好きって言ってよ ~先輩、溺愛しすぎですっ~

「待たせてごめんね?」

「それは全然ですっ! でも、先輩とこれからはもっと一緒にいられると思うとすごい嬉しいです…」

「ん~! ぎゅ!」



かわいいことを言う小糸ちゃんをぎゅっと抱きしめてしっかり手をつないだ。



俺も最高の気分だ。



「じゃあ、終わったことだし…デートでもしよっか?」

「デート~! 超…したいです」

「どこ行こうね~」

「先輩とだったらどこでも嬉しいです」



そんな嬉しいこと言ってたらどこも決まらないじゃないか…。



ん~、まあちょっと考えておこう。



それから穂高にも連絡した。



『まじで! すっげえな! おめでとう!』



ありがとう~…。



そして、直くん…。



同じ大学の学科を目指していたから、ちょっと言いづらい…。



でも直くんは推薦受けてないからね。



予備校の先生に挨拶しがてら直くんにも会いに行った。



「風里~、どうだった?」

「無事…合格しました…」

「うわ~、まじかー! おめでと! 一足先に抜けるってわけね…。
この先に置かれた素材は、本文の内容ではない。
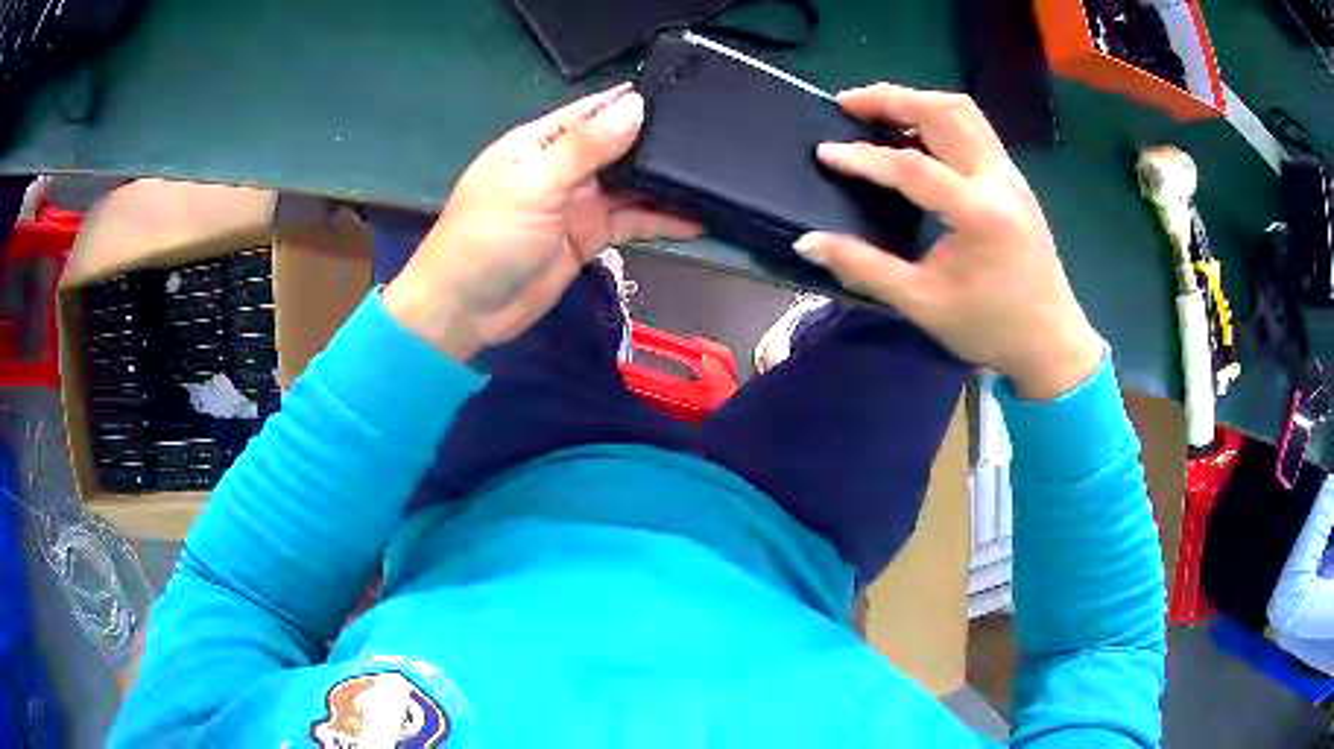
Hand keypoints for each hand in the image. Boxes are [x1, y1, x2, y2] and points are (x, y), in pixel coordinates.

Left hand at [383, 84, 699, 359]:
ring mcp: (578, 202)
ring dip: (666, 184)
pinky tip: (695, 222)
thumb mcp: (534, 185)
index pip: (595, 110)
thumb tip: (636, 106)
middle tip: (713, 140)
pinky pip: (632, 222)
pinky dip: (661, 222)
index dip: (635, 102)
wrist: (466, 310)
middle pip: (620, 145)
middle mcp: (564, 166)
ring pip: (632, 185)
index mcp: (541, 141)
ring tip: (714, 179)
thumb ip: (584, 147)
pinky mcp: (589, 237)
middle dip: (659, 142)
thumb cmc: (488, 238)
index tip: (685, 96)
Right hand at [793, 84, 1103, 399]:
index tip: (824, 151)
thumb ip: (864, 268)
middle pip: (941, 113)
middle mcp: (998, 180)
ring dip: (917, 100)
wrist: (1051, 341)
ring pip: (962, 111)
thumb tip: (808, 242)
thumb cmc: (990, 328)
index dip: (864, 157)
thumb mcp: (923, 304)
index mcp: (979, 213)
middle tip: (847, 103)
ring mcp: (1010, 174)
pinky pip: (975, 127)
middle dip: (890, 100)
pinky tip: (916, 132)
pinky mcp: (1014, 179)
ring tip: (878, 108)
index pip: (913, 167)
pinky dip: (939, 117)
俺も頑張らねえと…」



直くんは爽やかだった。



彼女の加奈乃ちゃんには思いっきり悔しがられたけど。



「来年入学するときは絶対一緒に入学しような!」

「うん、俺が言うのもなんだけど…応援してる」

「くそ~、やっぱ悔しいな! でもありがと!」



長らくお世話になったこの予備校にももう来ることはない。



そう思うとちょっと寂しいけど…。



でも何よりも解放感が半端ない。



受験勉強からも受験用の美術からも解放される…。



これからはずっと俺だけのアートをやってて良いわけだ…。



小糸ちゃんとももっと会う時間を増やせる。



そう思うと心が弾んだ。



まずは何を作ろうか。



たまっていた分、最高のものが作れそうな気がした。